Я погладила его по волосам.
— Всегда можно.
Он кивнул и впервые за долгое время спокойно улыбнулся.
Позже, когда он уснул, я сидела на кухне с чашкой остывшего чая. За стеной ровно дышал мой внук. На стуле висела его школьная рубашка, на подоконнике лежали две недоеденные сушки, в раковине мокли миски от теста. Обычный беспорядок живого дома.
Я думала о Маше. О том, как мало мы успеваем сказать своим детям, пока они рядом. Как часто откладываем разговоры, миримся с чужой грубостью, терпим ради «лишь бы не хуже», а потом собираем правду по клочкам: из обрезанного письма, старого планшета, детской фразы, забытого чемодана.
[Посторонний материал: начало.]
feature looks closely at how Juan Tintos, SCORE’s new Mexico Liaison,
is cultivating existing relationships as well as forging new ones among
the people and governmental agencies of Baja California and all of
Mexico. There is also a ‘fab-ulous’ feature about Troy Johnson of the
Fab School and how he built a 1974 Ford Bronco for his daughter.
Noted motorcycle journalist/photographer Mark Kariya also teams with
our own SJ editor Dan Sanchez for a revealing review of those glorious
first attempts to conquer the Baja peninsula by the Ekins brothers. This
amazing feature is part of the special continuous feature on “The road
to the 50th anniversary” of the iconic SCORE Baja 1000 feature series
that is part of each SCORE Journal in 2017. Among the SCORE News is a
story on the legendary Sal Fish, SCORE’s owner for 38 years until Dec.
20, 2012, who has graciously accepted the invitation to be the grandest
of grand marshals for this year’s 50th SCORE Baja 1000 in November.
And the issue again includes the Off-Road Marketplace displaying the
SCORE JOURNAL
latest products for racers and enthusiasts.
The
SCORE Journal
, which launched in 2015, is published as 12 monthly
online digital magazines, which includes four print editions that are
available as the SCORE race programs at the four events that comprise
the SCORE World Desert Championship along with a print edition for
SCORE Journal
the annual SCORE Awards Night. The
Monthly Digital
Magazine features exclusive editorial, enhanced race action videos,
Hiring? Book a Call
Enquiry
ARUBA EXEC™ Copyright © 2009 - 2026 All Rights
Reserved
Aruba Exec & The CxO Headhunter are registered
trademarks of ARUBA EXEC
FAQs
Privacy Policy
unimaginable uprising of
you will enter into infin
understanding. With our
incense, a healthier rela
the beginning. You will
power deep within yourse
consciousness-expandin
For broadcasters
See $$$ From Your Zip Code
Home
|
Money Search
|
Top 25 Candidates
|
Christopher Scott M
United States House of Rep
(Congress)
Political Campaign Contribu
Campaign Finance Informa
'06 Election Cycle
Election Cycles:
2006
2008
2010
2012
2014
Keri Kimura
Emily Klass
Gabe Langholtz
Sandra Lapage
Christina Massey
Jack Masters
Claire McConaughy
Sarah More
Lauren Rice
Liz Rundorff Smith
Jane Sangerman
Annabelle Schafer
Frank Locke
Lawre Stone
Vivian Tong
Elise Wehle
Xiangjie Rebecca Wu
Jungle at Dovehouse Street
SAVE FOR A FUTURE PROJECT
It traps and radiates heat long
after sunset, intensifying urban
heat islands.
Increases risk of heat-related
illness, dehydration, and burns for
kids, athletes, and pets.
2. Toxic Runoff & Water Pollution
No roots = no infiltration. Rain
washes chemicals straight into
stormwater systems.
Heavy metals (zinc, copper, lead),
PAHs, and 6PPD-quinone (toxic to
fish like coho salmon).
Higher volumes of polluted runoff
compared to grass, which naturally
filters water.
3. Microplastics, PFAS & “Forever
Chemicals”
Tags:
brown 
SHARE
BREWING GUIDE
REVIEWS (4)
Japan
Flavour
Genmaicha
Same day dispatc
Мне все еще было больно. Боль не исчезла от решения суда, от признания Андрея, от того, что Светлана ушла. Но рядом с болью появилось место для другого: для Артемкиного смеха, для Машиного голоса на видео, для воскресений, которые больше не нужно было выпрашивать на пороге.
Я встала, подошла к полке и поправила рамку с рисунком. Маша смотрела с фотографии чуть в сторону, смеялась своим обычным, неровным смехом, будто знала какую-то простую правду, до которой мы все так долго добирались.
Я тихо сказала:
— Мы справились, доченька.
Из комнаты сонно донеслось:
— Баба Оля?
Я поспешила к нему.
— Что, мой хороший?
Артем лежал, обняв подушку, глаза у него были закрыты.
— Я забыл сказать… Пирожки как у мамы.
И снова уснул.
Я стояла в дверях, держась рукой за косяк, и чувствовала, как по лицу текут слезы. Но на этот раз они были не от страха. Они были от усталого, осторожного облегчения, которое приходит не сразу и не навсегда, но все-таки приходит — когда правда наконец находит дорогу домой.